21 hours ago, yayIHaveAUserName said:

"Data exfiltration [...] may have been primarily focused on data stored using Microsoft Azure" (Wikipedia) another example why such infrastructure DOES NOT BELONG IN A PUBLIC CLOUD!

It is how your framed it though, mistakenly or not. You focused pretty much all on Azure and other comments related back to that context. I'm by no means a fan of public cloud but lets not forget that absolutely huge wide scale attacks on on-perm Exchange server have happened as an example. If you have a mindset predisposed to not liking or blaming "the cloud" then you end up here in this type of situation.

 

Government, healthcare etc all use different part of Azure, they do not actually use "Public Azure" and services and resources in Azure (Public or Government) do not have to be exposed and internet accessible at all. There are a lot of controls customers of Azure have and a lot of the services are only as secure as configured by the customer not Azure.

 

All things will have flaws and vulnerabilities, people will create S3 buckets open to everyone by mistake, bad things happen and will always happen. That's why security/defense through layers is more important than picking things out like on-perm vs cloud. If the data was encrypted in the first place the MOVEit breach would have constituted only customer notification, urgent patching and beach analysis.

 

The data custodians are responsible for the data security, they own it and control it so the liability is with them. MOVEit is not to blame for poor data security practices of their customers. Transferring sensitive files that aren't encrypted is bad always and I don't mean encrypted data traffic, the actual files. Sure it's much more of a pain to do that but if that is put in as a policy requirement then a suitable easy to use solution will be implemented fit for that purpose.
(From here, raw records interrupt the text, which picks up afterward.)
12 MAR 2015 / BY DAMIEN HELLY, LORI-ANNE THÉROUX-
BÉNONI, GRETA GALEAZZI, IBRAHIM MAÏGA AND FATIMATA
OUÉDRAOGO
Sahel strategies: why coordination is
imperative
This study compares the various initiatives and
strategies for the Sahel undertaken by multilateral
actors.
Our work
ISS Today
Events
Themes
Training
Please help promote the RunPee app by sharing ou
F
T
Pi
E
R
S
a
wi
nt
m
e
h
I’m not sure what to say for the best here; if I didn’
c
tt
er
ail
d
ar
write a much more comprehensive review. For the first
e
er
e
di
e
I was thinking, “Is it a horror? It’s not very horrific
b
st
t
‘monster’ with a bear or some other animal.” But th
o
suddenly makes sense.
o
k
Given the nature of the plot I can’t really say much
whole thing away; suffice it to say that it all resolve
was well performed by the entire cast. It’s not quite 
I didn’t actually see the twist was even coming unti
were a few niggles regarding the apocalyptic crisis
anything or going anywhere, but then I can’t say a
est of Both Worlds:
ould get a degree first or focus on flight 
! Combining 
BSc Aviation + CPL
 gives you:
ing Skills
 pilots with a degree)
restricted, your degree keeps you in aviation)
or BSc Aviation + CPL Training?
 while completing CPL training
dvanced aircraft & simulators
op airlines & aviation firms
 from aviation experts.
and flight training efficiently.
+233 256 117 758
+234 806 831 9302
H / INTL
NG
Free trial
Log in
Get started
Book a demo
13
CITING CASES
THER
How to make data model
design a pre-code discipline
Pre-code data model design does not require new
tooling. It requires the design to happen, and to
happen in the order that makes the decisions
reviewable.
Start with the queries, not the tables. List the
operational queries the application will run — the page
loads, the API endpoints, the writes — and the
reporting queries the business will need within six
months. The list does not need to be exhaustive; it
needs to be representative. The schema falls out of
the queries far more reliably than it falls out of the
I for one hate having to send files outside the network to software vendors no matter the method (SFTP, HTTPS etc) because you don't know how they are going to handle that file and if it's just going to be unencrypted in place defeating the point of encrypting it.

 

For example for a lot of medical information data you can use HL7 protocol over dedicated private network (my country has this) between healthcare providers or if that is not sufficient use this same network and setup database replication with protected views etc. Passing around information using file transfers is a very old and often lazy way of doing things, not that it doesn't have it's place but still a lot default to it as the go to method of getting data between between organizations rather than implementing a better more secure way that doesn't risk files laying around being handled improperly.

 

The biggest detractor for public cloud for me is the ungodly prices and the now more than decade worth of the world best marketing targeting CEOs, CFOs, COOs that "cloud" TCO is cheaper always for everything forever and that is a battle I still have to fight today. A hammer is not a saw, don't try and saw wood with a hammer. Just because "the cloud" advertises themselves as a one stop shop, one size fits all, doesn't mean it's the best or cheapest. This common sense is understood at those executive levels for many things but for whatever reason just gets way sided when it comes to IT.

 

20 hours ago, yayIHaveAUserName said:

My point was that in my opinion using public cloud infrastructure inherently carries a greater risk. I am also aware that this is by far not an unanimous opinion it the IT space and I respect other opinions regarding it, there are definitely arguments to be made for both sides.

Whether it was say 10,000 MOVEit installations installed at on-prem locations or 10,000 separate installations hosted in Azure it wouldn't actually result in any difference. They would all have their own servers managed by themselves, in private not accessible networks, published to the internet using the same MOVEit architecture resulting in exactly the same risk. 

 

MOVEit SaaS is a different situation.